As SaaS companies strive to innovate and deliver more value to their customers, the integration of Generative Artificial Intelligence (Gen. AI) features presents a unique opportunity. By harnessing the power of Gen. AI, the technology provides unique opportunities to unlock revenue growth. In our recent Global Software Study, 73% of SaaS executives expect Generative AI to lead to more than 10% increase in revenue. Yet, for many companies there is no clear plan on how to realize this. Given all we know about lower margins and pitfalls for new innovations, how can SaaS companies create a sustainable business?
We know from our experience working with SaaS and AI-native companies that a good monetization strategy is key. In our previous article, we discussed considerations between giving the added value of Gen. AI features away for free (anticipating future gains) versus pricing these features and monetizing them directly. This article dives deeper into the world of direct monetization and provides six practical packaging and pricing best-practices for Generative AI.

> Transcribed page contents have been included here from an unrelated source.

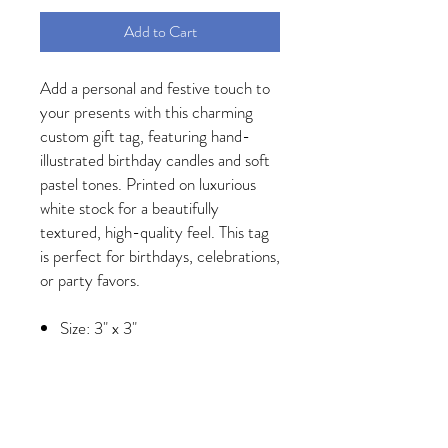
Add to Cart
Add a personal and festive touch to
your presents with this charming
custom gift tag, featuring hand-
illustrated birthday candles and soft
pastel tones. Printed on luxurious
white stock for a beautifully
textured, high-quality feel. This tag
is perfect for birthdays, celebrations,
or party favors.
Size: 3" x 3"
Printed on thick 120lb eggshell
stock
Designed and printed in the USA
Customizable with your name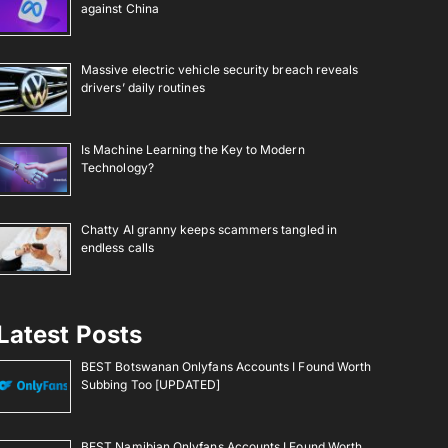
against China
Massive electric vehicle security breach reveals
drivers’ daily routines
Is Machine Learning the Key to Modern
Technology?
Chatty AI granny keeps scammers tangled in
endless calls
Latest Posts
BEST Botswanan Onlyfans Accounts I Found Worth
Subbing Too [UPDATED]
BEST Namibian Onlyfans Accounts I Found Worth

Best practice 1: Understand the feature’s role in the packaging line-up
The foundation of a successful monetization strategy begins with a comprehensive understanding of the feature’s role within the product. For this, two questions are relevant: “1) How many (prospective) customers would use this feature?” and “2) To what extent would customers that use this feature be ready to pay a large (or small) price premium?”. By answering these questions, businesses can assess the feature’s potential to drive revenue and categorize it as a leader (high interest and willingness to pay), filler (high interest, but low willingness to pay), add-on (low interest, but high willingness to pay), or killer (low interest and low willingness to pay).